[REQUIREMENT]:
In full and unchanged, set down the entries that follow, with no images.
== DATA EXCERPTS
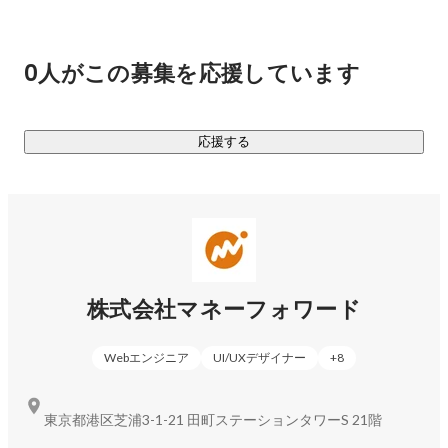
・創業時から独自開発している家計簿アプリ「マネーフォワ
ードME」は利用者数1700万人を突破

・SaaS×Fintech領域で国内最大級のユーザー基盤とプロダク
0人がこの募集を応援しています
トラインアップを提供

・2017年に上場を果たし、2021年には東証一部へ、2022年
4月には東証プライム市場へ市場変更。

応援する
このようにtoC/toB両領域にまたがった多様なプロダクト展開
で、点ではなく面の力で加速度的に日本中のお金に関する課
題の解決を促進しています。

▼サービス一覧（※ここにご紹介しているのは一部です）

株式会社マネーフォワード
■MoneyForward Home（個人向け）

　・『マネーフォワード ME』-お金の見える化アプリ

Webエンジニア
UI/UXデザイナー
+
8
　・『MONEY PLUS』-読者のマネーリテラシーを向上するメ
ディア

東京都港区芝浦3-1-21 田町ステーションタワーS 21階
■MoneyForward Business（法人向けクラウドサービス）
====
[RESPONSE AREA]:
・創業時から独自開発している家計簿アプリ「マネーフォワ
ードME」は利用者数1700万人を突破

・SaaS×Fintech領域で国内最大級のユーザー基盤とプロダク
0人がこの募集を応援しています
トラインアップを提供

・2017年に上場を果たし、2021年には東証一部へ、2022年
4月には東証プライム市場へ市場変更。

応援する
このようにtoC/toB両領域にまたがった多様なプロダクト展開
で、点ではなく面の力で加速度的に日本中のお金に関する課
題の解決を促進しています。

▼サービス一覧（※ここにご紹介しているのは一部です）

株式会社マネーフォワード
■MoneyForward Home（個人向け）

　・『マネーフォワード ME』-お金の見える化アプリ

Webエンジニア
UI/UXデザイナー
+
8
　・『MONEY PLUS』-読者のマネーリテラシーを向上するメ
ディア

東京都港区芝浦3-1-21 田町ステーションタワーS 21階
■MoneyForward Business（法人向けクラウドサービス）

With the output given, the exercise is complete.